Day 3a - Pangenome (sub)graphs

Learning objectives

In this exercise you learn how to

extract subgraphs representing loci of interest,
visualize graph annotation,
untangle the pangenome graph.

Getting started

Make sure you have pggb and its tools installed.

Check out odgi repository (we need one of its example):

cd ~
git clone https://github.com/pangenome/odgi.git

Now create a directory to work on for this tutorial:

cd ~
mkdir day2_subgraphs
cd day2_subgraphs
ln -s ~/odgi/test

Lipoprotein A graph

Construct an odgi file from the LPA dataset in GFA format:

odgi build -g test/LPA.gfa -o LPA.og

The command creates a file called LPA.og, which contains the input graph in odgi format. This graph contains 13 contigs from 7 haploid human genome assemblies from 6 individuals plus the chm13 cell line.

Use odgi paths to display the sequence names, that is the path names.

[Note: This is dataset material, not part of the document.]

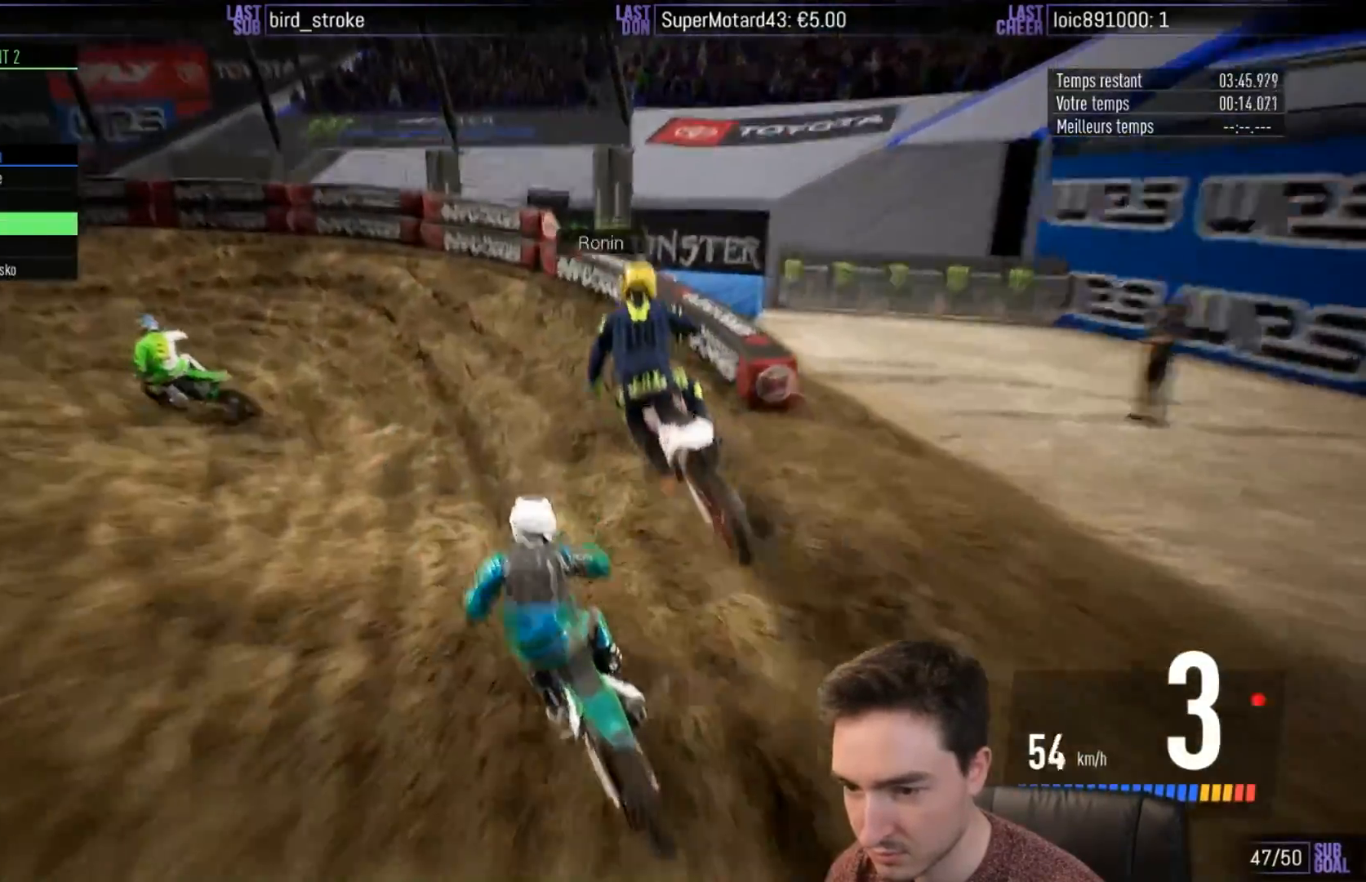
{"buttons": ["L2"], "left_stick": "left", "right_stick": "center", "events": [[283, "X", "down"], [317, "R2", "up"], [350, "L2", "down"], [350, "X", "up"]]}
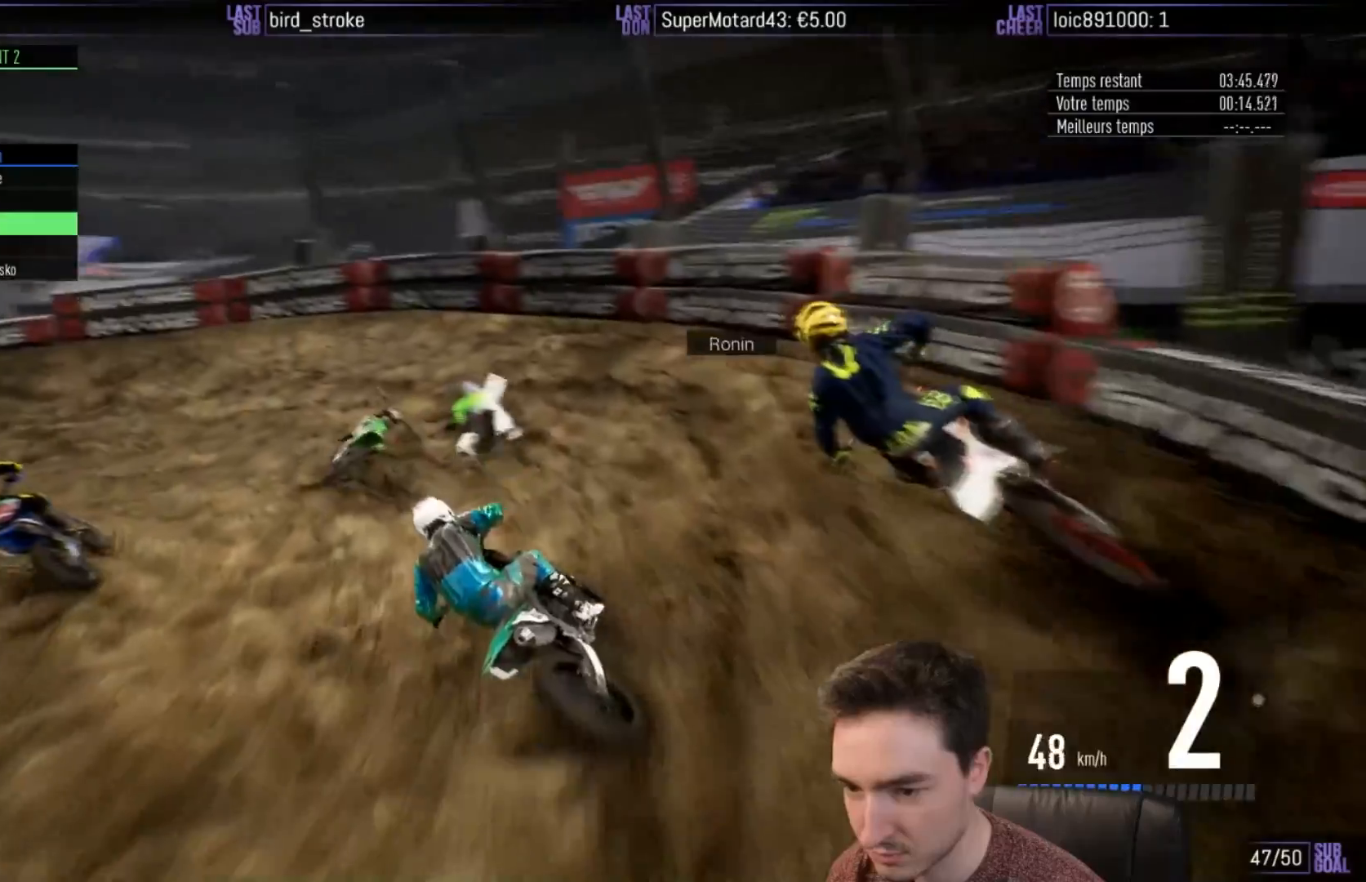
{"buttons": ["R2"], "left_stick": "left", "right_stick": "center", "events": [[317, "L2", "up"], [417, "R2", "down"]]}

To see the variants for the two contigs of the HG02572 sample, execute:

zgrep -v '^##' test/LPA.chm13__LPA__tig00000001.vcf.gz | head -n 9 | cut -f 1-9,16,17 | column -t

In the LPA.chm13__LPA__tig00000001.vcf.gz file, the variants were called with respect to the chm13__LPA__tig00000001 contig, which was used as the reference path. The ID field in the VCF lists the nodes involved in the variant. A > means that the node is visited in forward orientation, a < means that the node is visited in reverse orientation.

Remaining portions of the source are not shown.